United Nations Secretary-General António Guterres on Thursday said the war was “inflicting immense human suffering and already triggering devastating economic consequences,” and called directly on the U.S. and Israel to end it. He also called on Iran to “stop attacking their neighbors” and “respect navigational rights and freedoms along critical maritime routes, including the Strait of Hormuz.”
“Conflicts do not end on their own,” Guterres said. “They end when leaders choose dialogue over destruction.”
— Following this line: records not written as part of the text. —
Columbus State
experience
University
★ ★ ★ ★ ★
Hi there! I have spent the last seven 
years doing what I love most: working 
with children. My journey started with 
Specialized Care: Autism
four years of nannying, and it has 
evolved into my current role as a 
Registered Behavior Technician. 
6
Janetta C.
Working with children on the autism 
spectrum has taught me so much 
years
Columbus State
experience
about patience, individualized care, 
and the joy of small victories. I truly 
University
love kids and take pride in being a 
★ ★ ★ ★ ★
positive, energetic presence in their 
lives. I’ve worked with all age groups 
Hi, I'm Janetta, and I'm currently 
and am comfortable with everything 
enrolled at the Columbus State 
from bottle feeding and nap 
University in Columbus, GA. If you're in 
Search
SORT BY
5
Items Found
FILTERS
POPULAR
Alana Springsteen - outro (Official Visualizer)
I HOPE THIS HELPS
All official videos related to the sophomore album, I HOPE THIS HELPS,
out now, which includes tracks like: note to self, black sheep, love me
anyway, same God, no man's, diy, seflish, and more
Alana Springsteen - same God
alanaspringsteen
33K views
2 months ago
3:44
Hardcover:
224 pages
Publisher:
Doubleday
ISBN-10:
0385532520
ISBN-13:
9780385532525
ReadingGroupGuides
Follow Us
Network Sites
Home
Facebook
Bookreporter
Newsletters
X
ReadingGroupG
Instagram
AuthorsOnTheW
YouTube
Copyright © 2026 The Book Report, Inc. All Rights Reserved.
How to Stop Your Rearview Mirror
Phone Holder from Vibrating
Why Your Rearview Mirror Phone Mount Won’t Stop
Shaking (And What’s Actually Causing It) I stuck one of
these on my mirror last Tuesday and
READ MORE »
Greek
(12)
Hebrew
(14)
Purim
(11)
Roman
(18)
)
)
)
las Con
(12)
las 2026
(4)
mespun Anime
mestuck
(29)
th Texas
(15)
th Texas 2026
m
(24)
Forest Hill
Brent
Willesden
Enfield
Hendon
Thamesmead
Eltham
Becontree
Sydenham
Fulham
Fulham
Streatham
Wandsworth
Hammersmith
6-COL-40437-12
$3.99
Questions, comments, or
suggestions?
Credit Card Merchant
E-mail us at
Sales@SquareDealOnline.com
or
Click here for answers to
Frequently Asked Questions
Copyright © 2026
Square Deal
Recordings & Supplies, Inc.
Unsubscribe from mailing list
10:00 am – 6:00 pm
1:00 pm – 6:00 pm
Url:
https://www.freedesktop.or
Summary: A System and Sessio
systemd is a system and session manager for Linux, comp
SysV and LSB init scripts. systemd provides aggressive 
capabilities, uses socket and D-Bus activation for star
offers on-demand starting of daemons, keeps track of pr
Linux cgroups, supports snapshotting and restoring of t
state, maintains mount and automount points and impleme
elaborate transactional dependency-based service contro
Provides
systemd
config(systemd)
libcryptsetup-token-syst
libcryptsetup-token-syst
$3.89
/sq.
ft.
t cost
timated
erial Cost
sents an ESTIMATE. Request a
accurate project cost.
In addition to defending NATO, Macron and other French politicians on Thursday were also reacting to Trump mocking Macron in his remarks Wednesday. He mimicked a French accent while accusing Macron of only wanting to aid the U.S. war effort once the battle had been “won” and referenced a moment last year when Brigitte Macron was caught on video pushing her husband’s face, which he said was them joking with each other.
“There is too much talk, and it’s all over the place,” Macron said, according to French newspaper Le Monde. “We all need stability, calm, a return to peace — this isn’t a show!”
Yaël Braun-Pivet, president of France’s lower house of parliament, told the French broadcaster franceinfo that the Iran war is “having consequences for the lives of millions of people, people are dying on the battlefield, and we have a president who is laughing, who is mocking others.”
Times staff writer Nabih Bulos in Beirut contributed to this report.